For welding materials with a thickness of 25 mm or more, the application of single-groove welding will not be sufficient. Therefore, in this case, people often use double groove weld.
Generally, double groove welds will be more effective than single groove welds. The preparation of double-seam welds will reduce the amount of metal deposited by half compared to single-joint welds.
Q4: When making a double V-groove joint in a thick pipe, should one side be prioritized for welding first?
The answer is yes. For thick pipe, you should use SAW or GMAW welding method because these are the two most effective welding methods. At the same time, both processes will help the metal to settle more.
To create a good quality weld, you should prioritize welding from the inside of the pipe first.
Q5: Can I arc mild weld steel to stainless steel?
You absolutely can.
However, to ensure safety and effectiveness, you need to meet the following basic requirements:
The composition of stainless steel must be safe and not sensitive components.
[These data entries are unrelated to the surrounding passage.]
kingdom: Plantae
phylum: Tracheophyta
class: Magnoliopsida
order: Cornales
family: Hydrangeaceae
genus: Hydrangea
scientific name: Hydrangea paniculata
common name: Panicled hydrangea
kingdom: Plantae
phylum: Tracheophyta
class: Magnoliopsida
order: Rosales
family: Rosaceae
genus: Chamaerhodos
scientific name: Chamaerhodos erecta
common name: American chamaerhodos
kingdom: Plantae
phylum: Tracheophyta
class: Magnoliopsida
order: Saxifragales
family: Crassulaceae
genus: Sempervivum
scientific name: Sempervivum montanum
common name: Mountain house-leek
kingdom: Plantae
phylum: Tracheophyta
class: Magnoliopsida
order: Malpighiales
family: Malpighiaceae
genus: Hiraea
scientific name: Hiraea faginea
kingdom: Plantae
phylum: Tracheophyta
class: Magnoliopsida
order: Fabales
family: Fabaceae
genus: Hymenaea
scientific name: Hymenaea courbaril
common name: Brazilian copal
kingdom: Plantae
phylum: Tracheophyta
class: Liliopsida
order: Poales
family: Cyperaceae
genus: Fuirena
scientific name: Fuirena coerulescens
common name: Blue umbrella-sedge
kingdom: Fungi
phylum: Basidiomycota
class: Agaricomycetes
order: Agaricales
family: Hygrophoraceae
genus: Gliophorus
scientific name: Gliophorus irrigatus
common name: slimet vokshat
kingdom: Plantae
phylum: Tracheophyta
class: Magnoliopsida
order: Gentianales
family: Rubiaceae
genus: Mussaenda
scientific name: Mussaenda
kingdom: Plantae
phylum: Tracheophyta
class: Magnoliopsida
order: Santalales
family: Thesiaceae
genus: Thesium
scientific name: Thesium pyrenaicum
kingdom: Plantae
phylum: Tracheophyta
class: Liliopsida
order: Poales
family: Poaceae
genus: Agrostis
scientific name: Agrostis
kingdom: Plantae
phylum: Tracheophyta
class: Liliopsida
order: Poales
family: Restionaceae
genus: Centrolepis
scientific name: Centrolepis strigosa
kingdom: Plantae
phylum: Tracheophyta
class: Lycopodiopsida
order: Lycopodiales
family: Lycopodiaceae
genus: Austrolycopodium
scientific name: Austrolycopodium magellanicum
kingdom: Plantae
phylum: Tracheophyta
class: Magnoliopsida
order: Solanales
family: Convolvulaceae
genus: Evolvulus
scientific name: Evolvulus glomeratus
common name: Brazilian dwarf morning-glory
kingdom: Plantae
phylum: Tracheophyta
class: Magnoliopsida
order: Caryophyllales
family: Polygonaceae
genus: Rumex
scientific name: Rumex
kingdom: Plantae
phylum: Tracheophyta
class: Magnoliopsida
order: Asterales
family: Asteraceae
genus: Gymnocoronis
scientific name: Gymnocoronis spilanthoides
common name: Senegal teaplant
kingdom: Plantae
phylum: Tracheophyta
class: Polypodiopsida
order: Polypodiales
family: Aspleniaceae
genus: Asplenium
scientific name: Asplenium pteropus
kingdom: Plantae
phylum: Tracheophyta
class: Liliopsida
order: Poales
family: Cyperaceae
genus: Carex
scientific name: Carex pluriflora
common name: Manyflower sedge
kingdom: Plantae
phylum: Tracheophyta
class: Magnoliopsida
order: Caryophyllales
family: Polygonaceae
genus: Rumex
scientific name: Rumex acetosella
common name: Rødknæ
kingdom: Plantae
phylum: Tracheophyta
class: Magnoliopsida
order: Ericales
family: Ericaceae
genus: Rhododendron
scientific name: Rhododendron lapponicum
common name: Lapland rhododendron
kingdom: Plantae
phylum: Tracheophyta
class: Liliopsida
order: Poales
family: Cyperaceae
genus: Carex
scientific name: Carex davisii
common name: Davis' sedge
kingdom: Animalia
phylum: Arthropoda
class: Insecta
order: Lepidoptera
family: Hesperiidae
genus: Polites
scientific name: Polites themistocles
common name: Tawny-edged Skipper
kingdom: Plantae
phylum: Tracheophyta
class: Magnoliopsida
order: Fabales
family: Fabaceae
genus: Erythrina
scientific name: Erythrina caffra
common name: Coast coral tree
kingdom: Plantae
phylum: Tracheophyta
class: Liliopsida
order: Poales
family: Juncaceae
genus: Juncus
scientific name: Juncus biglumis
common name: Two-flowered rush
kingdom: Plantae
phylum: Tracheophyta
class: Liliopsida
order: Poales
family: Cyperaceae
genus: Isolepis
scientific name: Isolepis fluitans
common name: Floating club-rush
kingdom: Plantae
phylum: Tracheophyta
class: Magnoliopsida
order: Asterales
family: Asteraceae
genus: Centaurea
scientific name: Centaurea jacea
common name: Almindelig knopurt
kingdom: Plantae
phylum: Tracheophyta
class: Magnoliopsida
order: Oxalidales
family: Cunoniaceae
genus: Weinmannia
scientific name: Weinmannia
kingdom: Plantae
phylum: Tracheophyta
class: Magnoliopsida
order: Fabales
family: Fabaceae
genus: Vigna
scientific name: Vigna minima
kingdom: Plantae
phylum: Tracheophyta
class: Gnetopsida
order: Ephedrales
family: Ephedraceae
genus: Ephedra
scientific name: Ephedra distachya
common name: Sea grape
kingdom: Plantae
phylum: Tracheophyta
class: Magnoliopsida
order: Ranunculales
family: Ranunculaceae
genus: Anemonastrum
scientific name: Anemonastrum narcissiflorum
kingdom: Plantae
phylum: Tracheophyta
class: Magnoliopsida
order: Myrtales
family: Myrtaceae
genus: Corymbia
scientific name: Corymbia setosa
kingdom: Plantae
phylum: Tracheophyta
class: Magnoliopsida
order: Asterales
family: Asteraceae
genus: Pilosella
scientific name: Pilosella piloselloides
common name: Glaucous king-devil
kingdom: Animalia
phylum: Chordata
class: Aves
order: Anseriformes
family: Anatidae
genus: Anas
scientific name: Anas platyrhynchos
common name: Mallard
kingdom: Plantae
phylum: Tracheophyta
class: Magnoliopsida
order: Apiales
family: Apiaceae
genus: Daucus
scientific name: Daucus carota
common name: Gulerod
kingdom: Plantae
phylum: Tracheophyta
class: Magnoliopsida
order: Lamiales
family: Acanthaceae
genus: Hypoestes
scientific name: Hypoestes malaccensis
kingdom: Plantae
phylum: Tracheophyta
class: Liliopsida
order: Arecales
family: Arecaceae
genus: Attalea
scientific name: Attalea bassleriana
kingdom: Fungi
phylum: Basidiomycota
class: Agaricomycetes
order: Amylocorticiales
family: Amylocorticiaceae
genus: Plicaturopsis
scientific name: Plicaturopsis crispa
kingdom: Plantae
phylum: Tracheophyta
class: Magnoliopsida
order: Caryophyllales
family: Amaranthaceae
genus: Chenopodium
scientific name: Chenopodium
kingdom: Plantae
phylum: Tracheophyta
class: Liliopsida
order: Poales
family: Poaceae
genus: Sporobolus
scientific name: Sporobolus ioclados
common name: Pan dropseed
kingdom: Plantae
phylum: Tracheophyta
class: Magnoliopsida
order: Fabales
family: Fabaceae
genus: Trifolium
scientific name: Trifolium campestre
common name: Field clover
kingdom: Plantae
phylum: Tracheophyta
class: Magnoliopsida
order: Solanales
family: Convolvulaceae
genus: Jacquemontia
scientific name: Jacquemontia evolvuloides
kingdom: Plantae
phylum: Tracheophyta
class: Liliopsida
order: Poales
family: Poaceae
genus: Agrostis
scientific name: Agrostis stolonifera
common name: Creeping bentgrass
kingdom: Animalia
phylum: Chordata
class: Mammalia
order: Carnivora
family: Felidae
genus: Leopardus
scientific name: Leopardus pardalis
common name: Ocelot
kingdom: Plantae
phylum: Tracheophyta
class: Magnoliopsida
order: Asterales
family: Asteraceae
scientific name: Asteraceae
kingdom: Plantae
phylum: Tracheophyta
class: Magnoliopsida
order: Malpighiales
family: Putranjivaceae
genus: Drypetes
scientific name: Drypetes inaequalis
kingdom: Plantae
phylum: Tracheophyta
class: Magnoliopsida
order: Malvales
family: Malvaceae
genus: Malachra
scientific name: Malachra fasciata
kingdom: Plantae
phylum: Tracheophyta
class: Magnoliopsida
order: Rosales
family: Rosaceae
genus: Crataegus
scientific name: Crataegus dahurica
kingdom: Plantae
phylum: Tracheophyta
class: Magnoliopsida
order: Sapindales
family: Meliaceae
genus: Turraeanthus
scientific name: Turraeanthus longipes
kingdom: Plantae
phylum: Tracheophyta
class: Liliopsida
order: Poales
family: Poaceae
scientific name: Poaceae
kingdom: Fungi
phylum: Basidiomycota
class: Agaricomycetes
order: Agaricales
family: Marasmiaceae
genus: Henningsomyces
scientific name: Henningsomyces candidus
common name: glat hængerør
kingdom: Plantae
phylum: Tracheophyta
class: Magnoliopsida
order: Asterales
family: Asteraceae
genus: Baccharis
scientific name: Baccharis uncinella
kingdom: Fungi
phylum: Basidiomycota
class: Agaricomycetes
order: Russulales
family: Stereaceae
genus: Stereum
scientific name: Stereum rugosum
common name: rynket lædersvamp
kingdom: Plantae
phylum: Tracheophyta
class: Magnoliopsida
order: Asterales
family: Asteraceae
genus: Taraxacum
If stainless steel contains sensitive impurities, you will reduce its wear resistance when welding, making it more susceptible to damage.
You should choose 309 or 312 stainless steel welding rods because these are excellent choices for stainless steel welding, especially for maintenance or repair applications. They have excellent resistance to crack and durability.
We have just shared with you some types of welding positions as well as techniques during welding. As can be seen, the implementation of welding in any position, technical compliance, and labor safety are what you have to pay close attention to.
Hopefully, through this article, you have known essential information to be able to conduct welding safely and effectively.
We hope you can make quality and aesthetics welds!